Segment Open
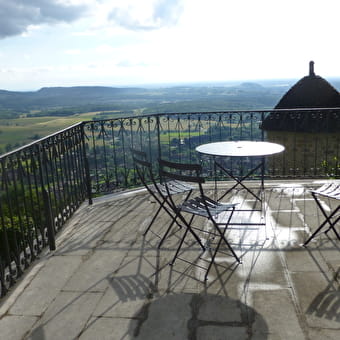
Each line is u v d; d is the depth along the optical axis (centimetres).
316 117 589
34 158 354
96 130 542
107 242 380
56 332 233
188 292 271
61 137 435
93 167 552
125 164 581
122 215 465
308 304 248
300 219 415
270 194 519
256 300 256
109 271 314
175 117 606
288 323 228
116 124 561
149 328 231
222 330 224
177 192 368
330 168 647
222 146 444
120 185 588
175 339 219
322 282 276
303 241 355
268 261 316
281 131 941
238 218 428
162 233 396
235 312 243
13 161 312
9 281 299
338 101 1298
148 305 257
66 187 459
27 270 325
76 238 396
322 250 333
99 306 259
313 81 1352
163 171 311
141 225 425
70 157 472
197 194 541
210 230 396
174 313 246
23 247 327
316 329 221
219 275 295
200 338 218
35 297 277
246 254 332
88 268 322
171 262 323
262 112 583
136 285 287
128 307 256
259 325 227
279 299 255
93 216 469
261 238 367
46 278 307
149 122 596
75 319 246
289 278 285
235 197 514
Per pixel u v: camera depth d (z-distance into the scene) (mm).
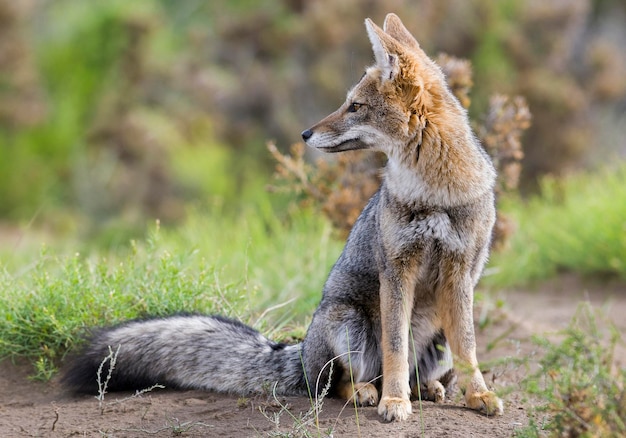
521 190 21875
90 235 22312
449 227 7797
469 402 7852
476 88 21922
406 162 7934
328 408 7918
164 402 8242
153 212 23188
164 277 10047
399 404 7531
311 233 14227
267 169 23234
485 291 14523
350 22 22703
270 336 10000
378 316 8305
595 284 14766
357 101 8242
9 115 25469
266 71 23641
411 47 8750
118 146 24625
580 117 23062
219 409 8008
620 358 10094
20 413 8094
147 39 26453
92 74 26922
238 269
Segment Closed
Work instruction
From the line containing "141 225 425" down to the last line of the entries above, retype each line exactly as it stands, but skip the pictures.

Output of the exercise
141 225 425
70 157 472
197 194 541
210 230 396
174 313 246
23 247 327
316 329 221
219 275 295
200 338 218
35 297 277
246 254 332
88 268 322
171 262 323
262 112 583
136 285 287
128 307 256
259 325 227
279 299 255
93 216 469
261 238 367
46 278 307
149 122 596
75 319 246
289 278 285
235 197 514
Per pixel u v: camera depth d (z-distance into the scene) (mm).
521 190 21875
90 235 22312
449 227 7797
469 402 7852
476 88 21922
406 162 7934
328 408 7918
164 402 8242
153 212 23188
164 277 10047
399 404 7531
311 233 14227
267 169 23234
485 291 14523
350 22 22703
270 336 10000
378 316 8305
595 284 14766
357 101 8242
9 115 25469
266 71 23641
411 47 8750
118 146 24625
580 117 23062
219 409 8008
620 358 10094
20 413 8094
147 39 26453
92 74 26922
238 269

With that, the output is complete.